Covariance measures hedge fund return comovement by capturing the extent to which the returns move together, or apart, in dollar terms. To determine more precisely how closely hedge fund returns comove relative to their overall volatility, economists divide the covariance of fund returns by the returns’ total variability; the result is correlation.

The Fed study concludes that, despite some seeming parallels between the recent and earlier rise in correlations, the current hedge fund environment differs from the 1998 environment because volatility and covariances now are lower.

In 1998, the Federal Reserve, particularly the NY Fed, facilitated the private-sector refinancing of the large hedge fund, Long-Term Capital Management. The effort was characterized by then NY Fed President William McDonough as a private sector solution to a private-sector problem, involving an investment of new equity by LTCM’s creditors and counterparties.

While hedge funds are major liquidity providers in normal times, the Fed study noted, their use of leveraged trading strategies has raised concerns about their liquidity effects in times of market stress. Indeed, the collapse of the hedge fund LTCM in 1998 seemed to confirm fears that heavy losses by hedge funds have the potential to drain significant liquidity from key financial markets.

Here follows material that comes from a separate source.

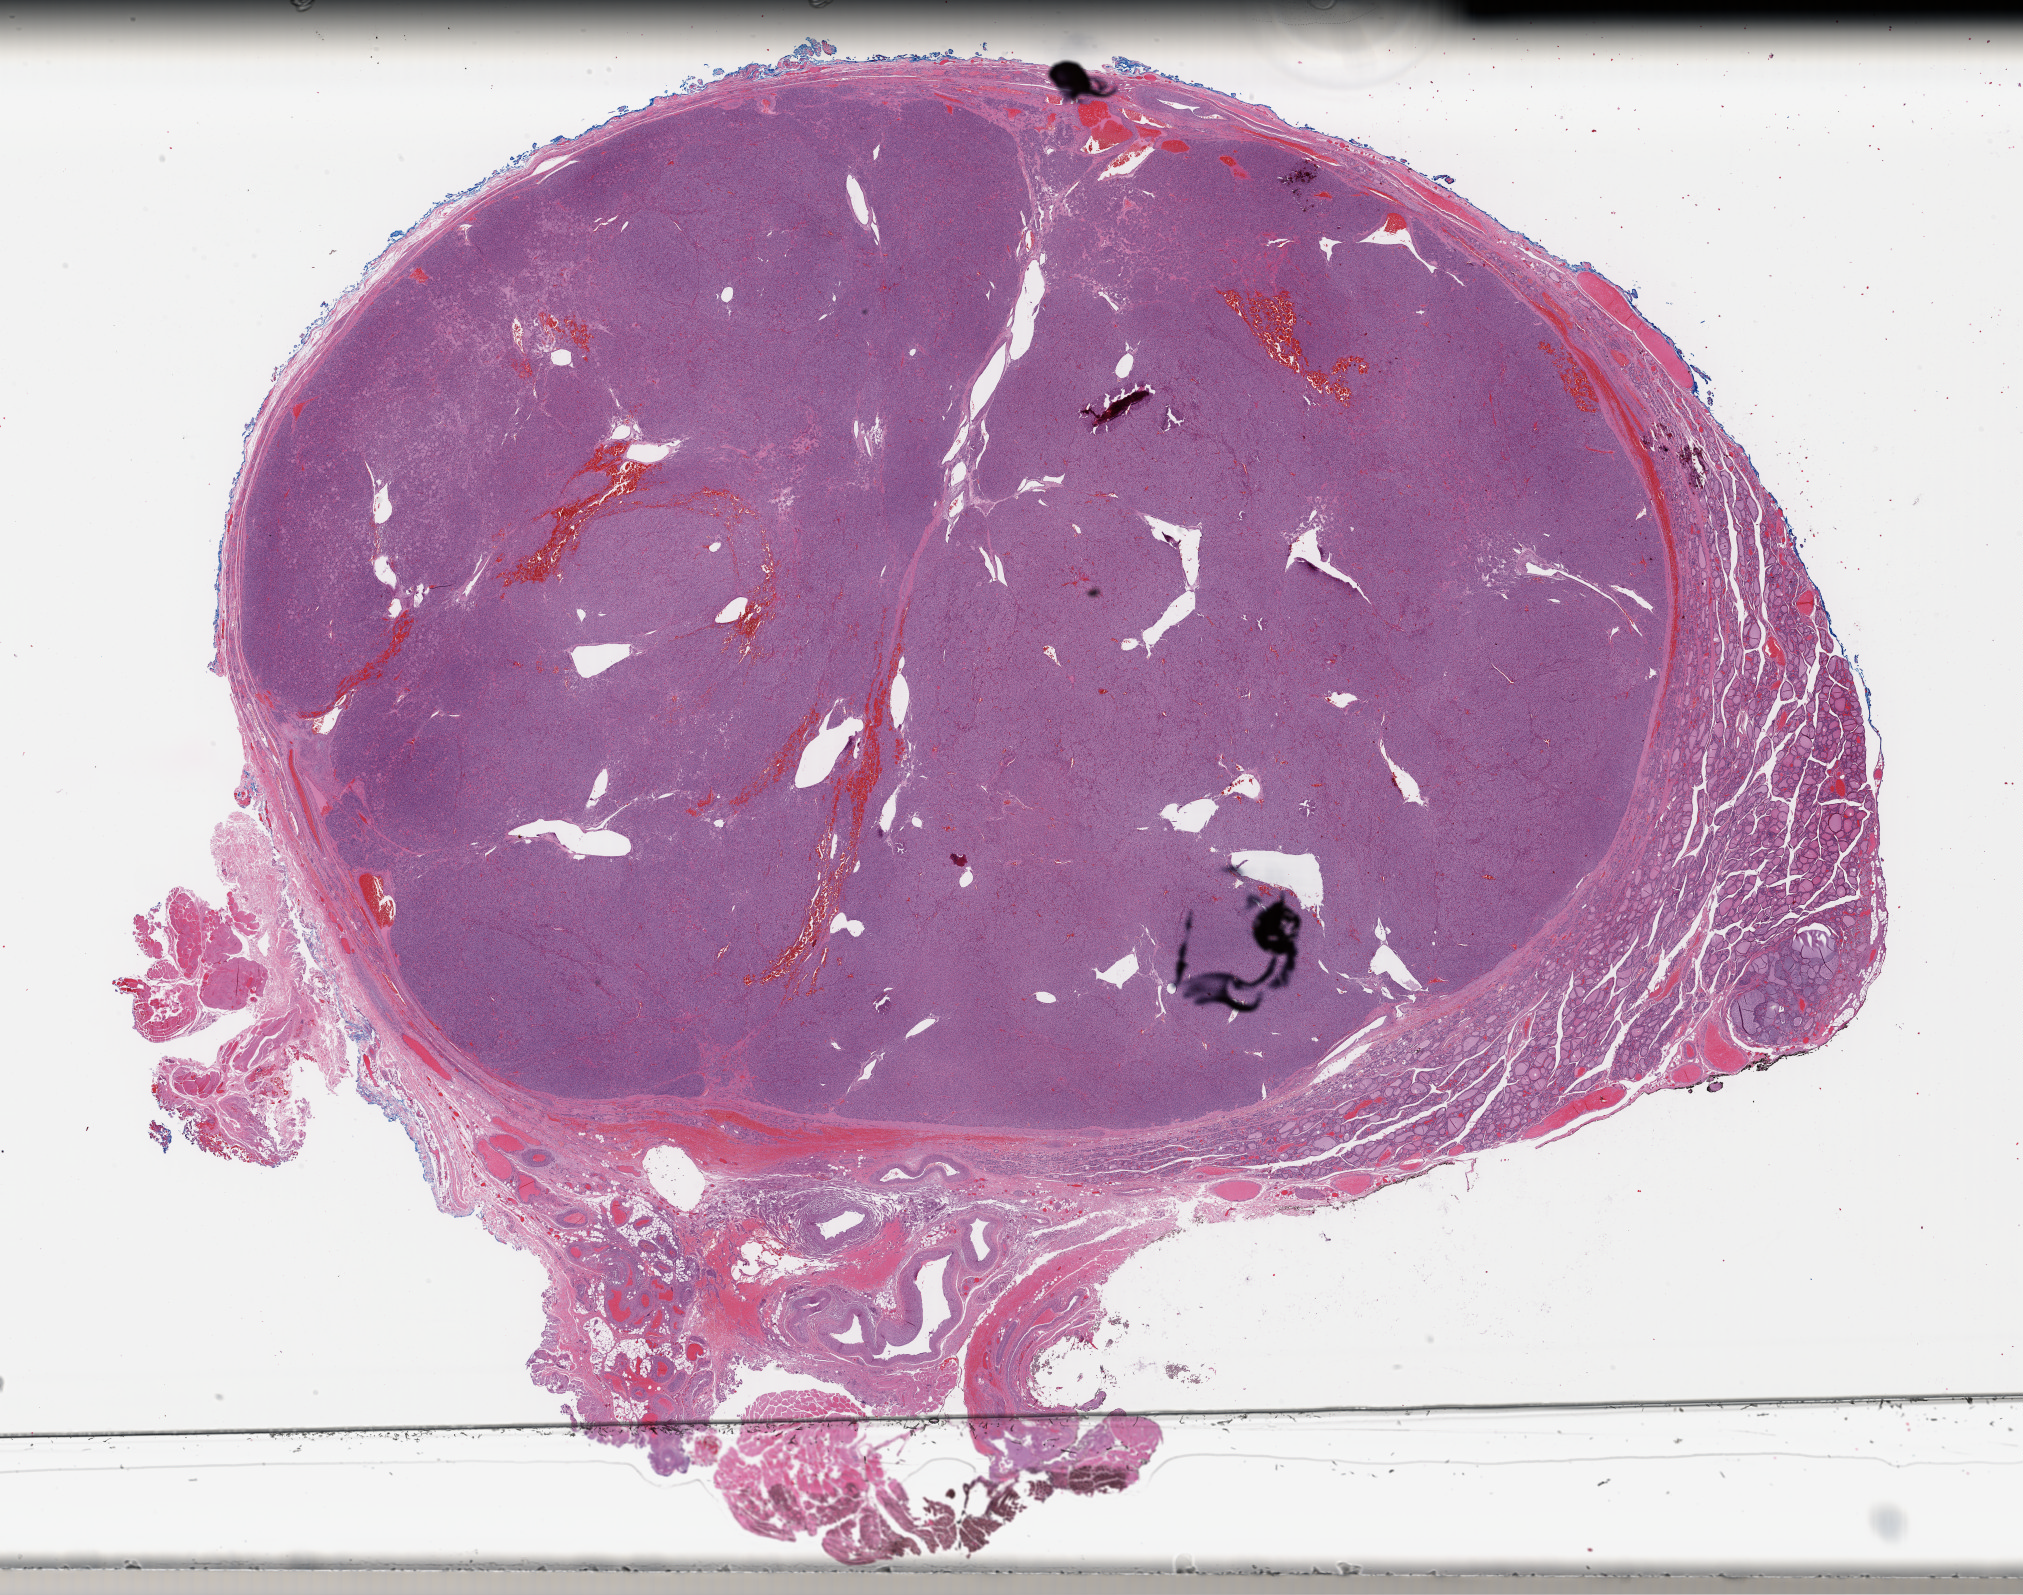
H&E whole-slide image — shown as a low-resolution overview of the whole scanned area (about 31.8 x 25.1 mm); formalin-fixed paraffin-embedded (FFPE) diagnostic section; sample: primary tumour, thyroid. Male, age 47 years at initial diagnosis.
Lymph nodes positive (case pathology): 0 of 3 examined. AJCC pathologic stage: II (7th edition). Diagnosis: Papillary carcinoma, follicular variant (thyroid gland).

These ongoing concerns about hedge fund vulnerability, coupled with the rapid growth of the funds, underscore the importance of understanding risk in this sector. Risk is a critical component of hedge fund strategies, emphasized the study, so the way in which it is measured is extremely important. A key determinant of hedge fund risk is the degree of similarity between the trading strategies of different funds. Similar trading strategies can heighten risk when funds have to close out comparable positions in response to a common shock.